Did you make these Twisted Scotcheroos? I’d love to hear how they turned out for you – leave a comment and let me know what variation you tried (or if you ate them warm out of the pan like I totally do). Tag me on social @thesaltypot so I can cheer you on!
~Joanne

Twisted Scotcheroos
These gooey no-bake bars are a fun twist on the classic Scotcheroos! Made with melted marshmallows, peanut butter, and crispy rice cereal, then topped with swirled chocolate and butterscotch for a rich, chewy treat that’s pure comfort food.
Ingredients
- ¼ cup butter
- 10 oz mini marshmallows (about 5 cups)
- ½ cup peanut butter
- 6 cups rice cereal (I used Rice Krispies)
- 1 cup semisweet chocolate chips
- ½ cup butterscotch chips
- 2 tsp coconut oil, divided
Instructions
- Lightly grease a 9x13-inch baking dish and set aside.
- In a large saucepan over low heat, melt the butter.
- When melted, add the mini marshmallows and peanut butter together, stirring until smooth and fully combined.
- Remove from heat and stir in the Rice Krispies until everything is evenly coated.
- Press the mixture into the greased baking dish. (Tip: Lightly spray your hands or a spatula with nonstick spray so it doesn't stick!)
- In one microwave-safe bowl, melt the chocolate chips with 1 teaspoon coconut oil in short bursts (20–30 seconds), stirring between each, until smooth.Pour the melted chocolate over the bars and smooth it into an even layer.
- In a second microwave-safe bowl, melt the butterscotch chips with the remaining 1 teaspoon coconut oil the same way.
- Drizzle the melted butterscotch over the chocolate in thin zigzags or swirls.
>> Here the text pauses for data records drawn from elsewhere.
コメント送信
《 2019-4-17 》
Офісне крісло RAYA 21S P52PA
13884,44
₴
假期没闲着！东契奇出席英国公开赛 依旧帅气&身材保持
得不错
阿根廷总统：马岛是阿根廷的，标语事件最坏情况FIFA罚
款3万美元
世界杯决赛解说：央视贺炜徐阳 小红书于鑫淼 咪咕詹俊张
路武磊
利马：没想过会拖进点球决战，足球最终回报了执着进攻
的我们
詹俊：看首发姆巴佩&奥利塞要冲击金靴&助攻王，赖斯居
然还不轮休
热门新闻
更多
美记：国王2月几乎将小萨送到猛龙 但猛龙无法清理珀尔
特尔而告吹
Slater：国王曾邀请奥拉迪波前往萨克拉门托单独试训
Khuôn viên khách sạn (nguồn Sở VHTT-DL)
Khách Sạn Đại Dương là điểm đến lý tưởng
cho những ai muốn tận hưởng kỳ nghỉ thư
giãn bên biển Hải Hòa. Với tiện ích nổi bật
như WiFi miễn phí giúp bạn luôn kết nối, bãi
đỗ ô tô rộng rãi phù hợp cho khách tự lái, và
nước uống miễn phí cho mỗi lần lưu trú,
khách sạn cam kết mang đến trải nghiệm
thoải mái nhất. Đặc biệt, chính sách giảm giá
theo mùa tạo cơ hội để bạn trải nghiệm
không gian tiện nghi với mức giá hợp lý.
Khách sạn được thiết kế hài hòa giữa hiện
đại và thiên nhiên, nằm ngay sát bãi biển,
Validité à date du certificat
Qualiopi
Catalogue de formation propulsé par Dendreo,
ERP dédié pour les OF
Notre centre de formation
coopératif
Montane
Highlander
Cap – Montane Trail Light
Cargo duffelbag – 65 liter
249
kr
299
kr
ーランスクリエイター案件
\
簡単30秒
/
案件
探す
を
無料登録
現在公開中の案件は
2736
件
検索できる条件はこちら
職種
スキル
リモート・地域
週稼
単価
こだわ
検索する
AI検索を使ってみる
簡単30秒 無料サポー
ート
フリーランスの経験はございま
Use a toothpick or chopstick to swirl the two together into a marbled pattern. Don’t overdo it—just enough to swirl, not mix!
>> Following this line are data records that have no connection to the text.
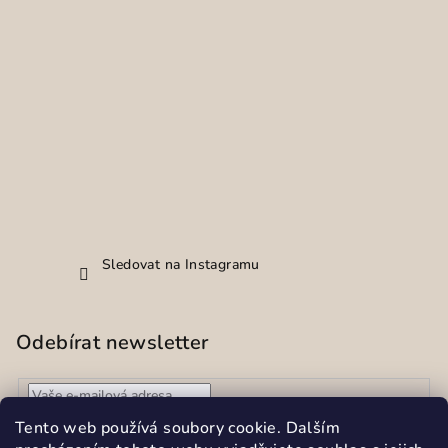
Sledovat na Instagramu
Odebírat newsletter
Vložením e-mailu souhlasíte s
podmínkami ochrany
Tento web používá soubory cookie. Dalším
osobních údajů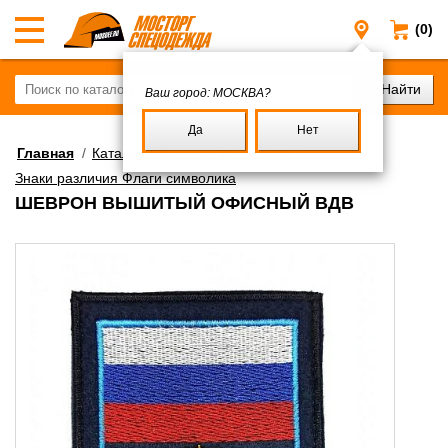
(0)
Москва
Ваш город:
МОСКВА?
Да
Нет
Главная
/
Каталог
/
Военное имущество
/
Знаки различия Флаги символика
ШЕВРОН ВЫШИТЫЙ ОФИСНЫЙ ВДВ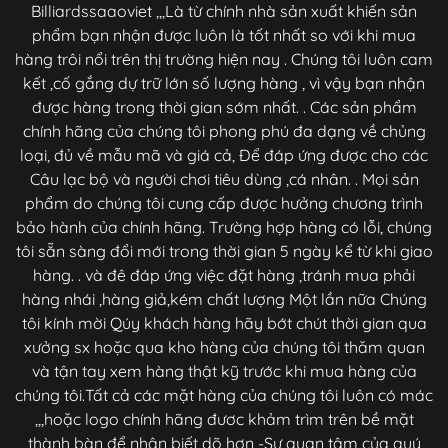
Billiardssaaoviet ,,,Là từ chính nhà sản xuất khiến sản
phẩm bạn nhận được luôn là tốt nhất so với khi mua
hàng trôi nổi trên thị trường hiện nay . Chúng tôi luôn cam
kết ,cố gắng dự trữ lớn số lượng hàng , vì vậy bạn nhận
được hàng trong thời gian sớm nhất. . Các sản phẩm
chính hãng của chúng tôi phong phú đa dạng về chủng
loại, đủ về mẫu mã và giá cả, Để đáp ứng được cho các
Câu lạc bộ và người chơi tiêu dùng ,cá nhân. . Mọi sản
phẩm do chúng tôi cung cấp được hưởng chương trình
bảo hành của chính hãng. Trường hợp hàng có lỗi, chúng
tôi sẵn sàng đổi mới trong thời gian 5 ngày kể từ khi giao
hàng. . và đê đáp ứng việc đặt hàng ,tránh mua phải
hàng nhái ,hàng giả,kém chất lượng Một lần nữa Chúng
tôi kính mời Qúy khách hàng hãy bớt chút thời gian qua
xưởng sx hoặc qua kho hàng của chúng tôi thăm quan
và tận tay xem hàng thật kỹ trước khi mua hàng của
chúng tôi.Tất cả các mặt hàng của chúng tôi luôn có mác
,,,hoặc logo chính hãng đươc khảm trìm trên bề mặt
thành bàn để nhận biết dõ hơn -Sự quan tâm của quý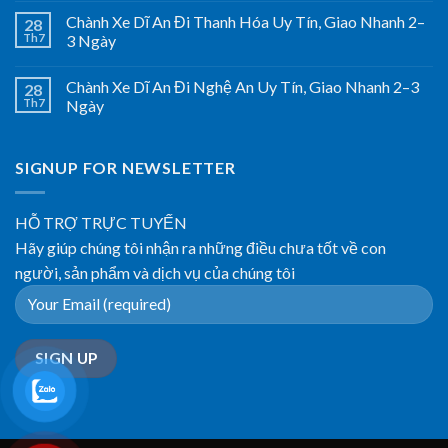
Chành Xe Dĩ An Đi Thanh Hóa Uy Tín, Giao Nhanh 2–
28
Th7
3 Ngày
Chành Xe Dĩ An Đi Nghệ An Uy Tín, Giao Nhanh 2–3
28
Th7
Ngày
SIGNUP FOR NEWSLETTER
HỖ TRỢ TRỰC TUYẾN
Hãy giúp chúng tôi nhận ra những điều chưa tốt về con
người, sản phẩm và dịch vụ của chúng tôi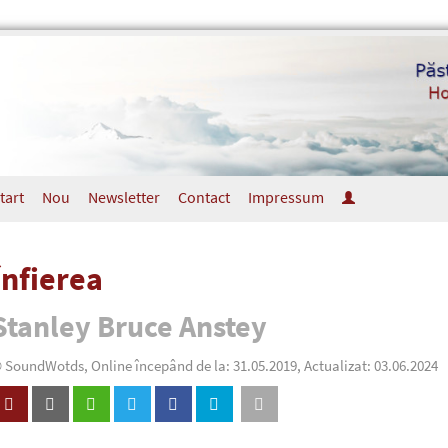
tart
Nou
Newsletter
Contact
Impressum
Înfierea
Stanley Bruce Anstey
 SoundWotds, Online începând de la: 31.05.2019, Actualizat: 03.06.2024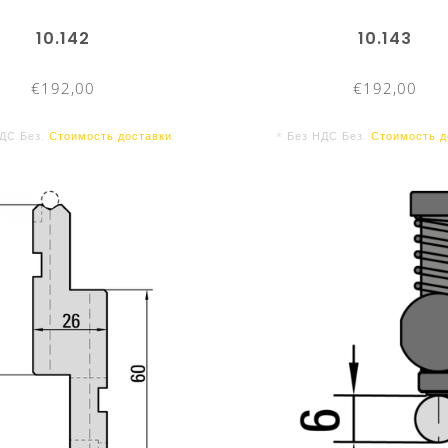
10.142
10.143
€192,00
€192,00
НДС Без.
Стоимость доставки
* Без НДС Без.
Стоимость д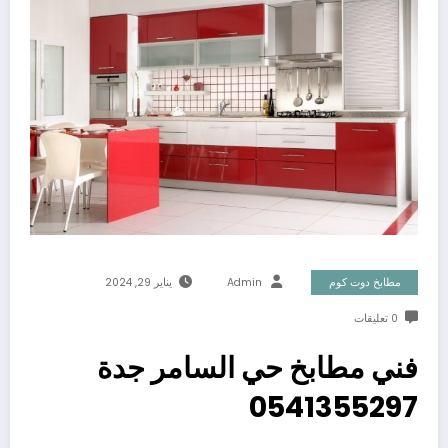
مطابخ دوت كوم
Admin
يناير 29, 2024
0 تعليقات
فني مطابخ حي السامر جدة
0541355297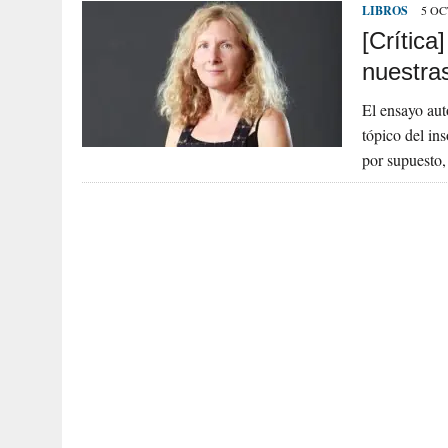
LIBROS
5 OC
[Crítica
nuestra
El ensayo aut
tópico del in
por supuesto,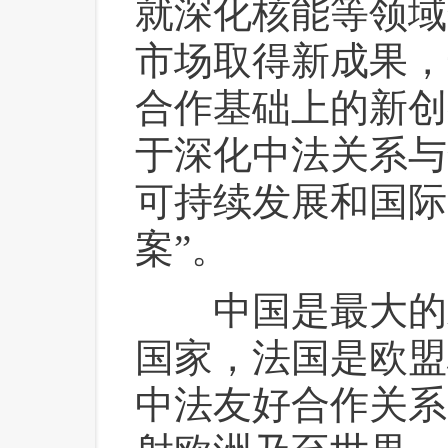
就深化核能等领域
市场取得新成果，
合作基础上的新创
于深化中法关系与
可持续发展和国际
案”。
 中国是最大的
国家，法国是欧盟
中法友好合作关系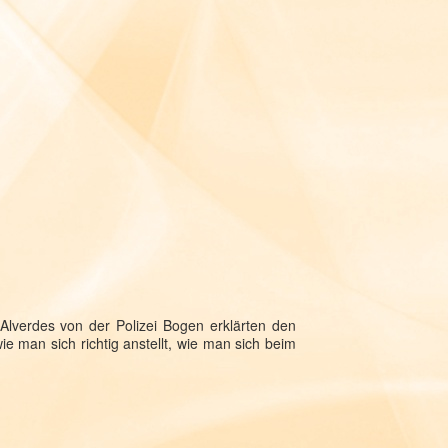
Alverdes von der Polizei Bogen erklärten den
e man sich richtig anstellt, wie man sich beim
- Let the topping cool in the fridge for an hour or so until set completely before slicing into squares.
- Enjoy!
Notes
Storage:
Store in an airtight container at room temperature for up to 5 days. If your kitchen runs warm, pop them in the fridge and let them sit out for a few minutes before serving so the topping softens just a bit.
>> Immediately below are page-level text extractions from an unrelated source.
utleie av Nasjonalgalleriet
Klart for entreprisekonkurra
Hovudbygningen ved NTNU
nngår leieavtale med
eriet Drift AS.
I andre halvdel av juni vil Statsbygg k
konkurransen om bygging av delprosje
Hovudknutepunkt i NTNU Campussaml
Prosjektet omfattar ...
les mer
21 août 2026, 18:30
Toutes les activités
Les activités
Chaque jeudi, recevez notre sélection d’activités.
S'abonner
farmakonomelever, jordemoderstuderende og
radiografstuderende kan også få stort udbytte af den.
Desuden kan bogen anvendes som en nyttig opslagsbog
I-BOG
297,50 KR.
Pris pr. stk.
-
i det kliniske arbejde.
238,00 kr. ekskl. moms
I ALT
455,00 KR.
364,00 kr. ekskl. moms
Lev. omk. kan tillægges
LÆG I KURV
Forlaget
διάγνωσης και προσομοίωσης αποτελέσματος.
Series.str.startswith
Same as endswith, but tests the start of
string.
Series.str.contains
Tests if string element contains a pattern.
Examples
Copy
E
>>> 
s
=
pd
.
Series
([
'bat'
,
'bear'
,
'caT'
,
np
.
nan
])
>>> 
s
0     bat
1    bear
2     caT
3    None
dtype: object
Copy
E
Making them ahead and freezing them is always a nice option. After chilling and cutting, I like to store these in a freezer-safe container separated with parchment paper if I am going to stack them. It makes it super easy (almost TOO easy) to sneak one here and there 😉
Nutrition Information:
Yield: 24 Serving Size: 1Amount Per Serving: Calories: 158Total Fat: 8gSaturated Fat: 4gTrans Fat: 0gUnsaturated Fat: 3gCholesterol: 5mgSodium: 54mgCarbohydrates: 21gFiber: 1gSugar: 13gProtein: 2g
All nutritional information is based on third-party calculations and is only an estimate. Each recipe and nutritional value will vary depending on the brands you use, measuring methods, and portion sizes per household.